My wife wanted to attend this homecoming today too… this unnerved me a bit as she had also not been to any of these let alone a KIA since Micheal’s. We were both about to find out how difficult this was going to be. We arrived in town and drove around until we found the place where the ceremony was to be held and then drove to the staging area where the various motorcycle groups were forming up to take part in the escort and show their support for this young man, his family and his community. There were hundreds of people there… It made me feel good to see them there.
We all gathered for the safety briefing from the Patriot Guard (even though we were in a “cage” this trip. The briefing covered many things and it even made me feel that some of things that happened during my son’s ceremony had finally been addressed. Even though it was like some horrible movie that day we had my son’s ceremony some things really stood out to me that day that angered and frustrated me to no end… what are you going to do to address this during a funeral? Once it starts… its like gravity… you’re along for a horrible ride that you cannot get off!
The Ride Captain covered the issue of taking photos… This was one of the most upsetting things during my son’s services. Some woman in the flag line was taking pictures of my son’s coffin and of my family during the ceremony… that really was upsetting as I cannot for the life of me figure who in their right minds would want a picture like that. The other issue that was covered was about not approaching the family. That also was a good idea to me. The second that the service ended at my son’s ceremony, (we hadn’t even stood up yet) I had several people literally climbing OVER me to get to my wife… a little nerve wracking to say the least.
After the briefing we all got into our vehicles and started the precession to the place where the memorial service was to take place, the line of vehicles was as impressive as anything that I’d ever seen. We all got into the parking lot and parked and moved to the front of the building to stand the flag line. One the way, we met the soldier who escorted Spc. Morris home. He was a young PFC from the 10th mountain. My wife hugged him and talked with him and this is where I knew that this was going to be an over emotional day… We moved to the front of the building with the others and stood the flag line in a HUGE group of men and women from the various organizations that were there that day. The call went out that the family was on the way. I told my wife that I hoped that being there in this large group of people made the family feel as I did that day when we came into sight of the cemetery and saw that there were literally hundreds of people there waiting to show their respects to my son.

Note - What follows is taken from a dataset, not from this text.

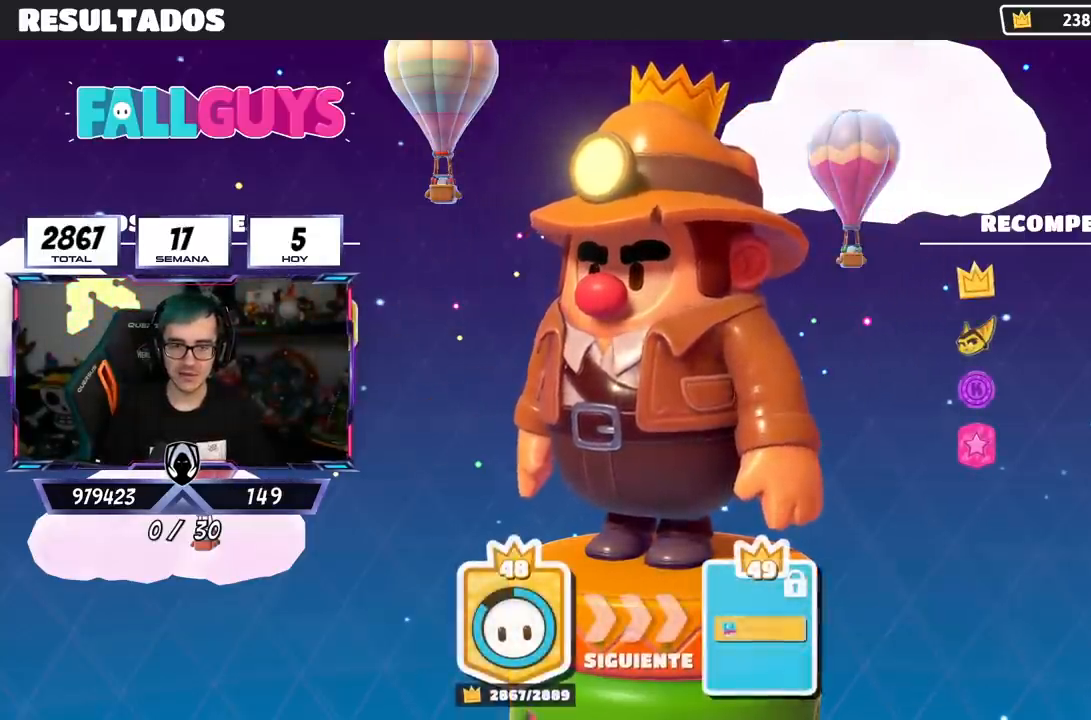
{"buttons": ["CIRCLE"], "left_stick": "center", "right_stick": "center", "events": [[33, "CIRCLE", "up"], [167, "CROSS", "down"], [400, "CROSS", "up"], [417, "CIRCLE", "down"]]}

The family drove into the parking lot and we all came to attention and the veterans saluted and the non- vets placed their hands over their hearts and the family was escorted by and into the building. We broke down the flag line and at that moment I knew that there was absolutely no way that I could go through the actual graveside ceremony for this man. I guess that I’m not as far down the trail as I should be at this point. We left the area and headed down the main street of Stillwater and it was also an emotional event. Hundreds of people lined the streets to show their respects the soldier who volunteered to represent us all and paid the highest cost. It took me back to driving a similar route on that March Day in 2008.